**EXERCISE AIM**
Reproduce every line of text in the data below word for word, omitting the pictures from your answer.

Dataset records:
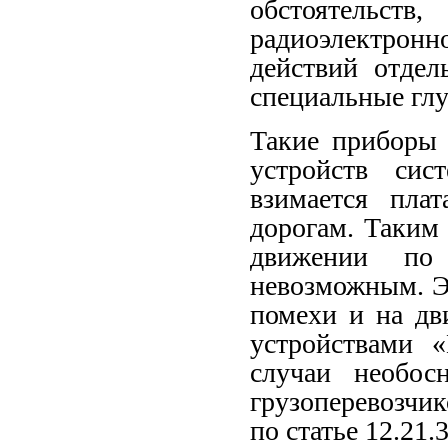
обстоятельст
радиоэлектрон
действий отдел
специальные глу
Такие приборы 
устройств си
взимается пла
дорогам. Таким
движении по 
невозможным. Э
помехи и на дв
устройствами 
случаи необос
грузоперевозчи
по статье 12.21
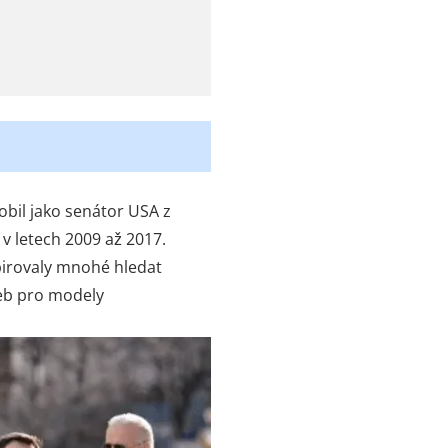
obil jako senátor USA z
v letech 2009 až 2017.
pirovaly mnohé hledat
oleb pro modely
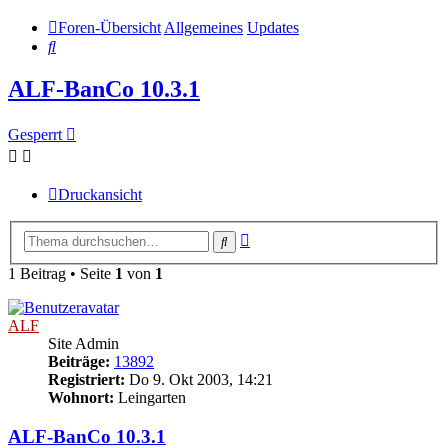
Foren-Übersicht
Allgemeines
Updates
Suche
ALF-BanCo 10.3.1
Gesperrt
Druckansicht
Erweiterte
Suche
Suche
1 Beitrag • Seite
1
von
1
ALF
Site Admin
Beiträge:
13892
Registriert:
Do 9. Okt 2003, 14:21
Wohnort:
Leingarten
ALF-BanCo 10.3.1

**TASK RESULT**
обстоятельст
радиоэлектрон
действий отдел
специальные глу
Такие приборы 
устройств си
взимается пла
дорогам. Таким
движении по 
невозможным. Э
помехи и на дв
устройствами 
случаи необос
грузоперевозчи
по статье 12.21
obil jako senátor USA z
v letech 2009 až 2017.
pirovaly mnohé hledat
oleb pro modely
Foren-Übersicht
Allgemeines
Updates
Suche
ALF-BanCo 10.3.1
Gesperrt
Druckansicht
Erweiterte
Suche
Suche
1 Beitrag • Seite
1
von
1
ALF
Site Admin
Beiträge:
13892
Registriert:
Do 9. Okt 2003, 14:21
Wohnort:
Leingarten
ALF-BanCo 10.3.1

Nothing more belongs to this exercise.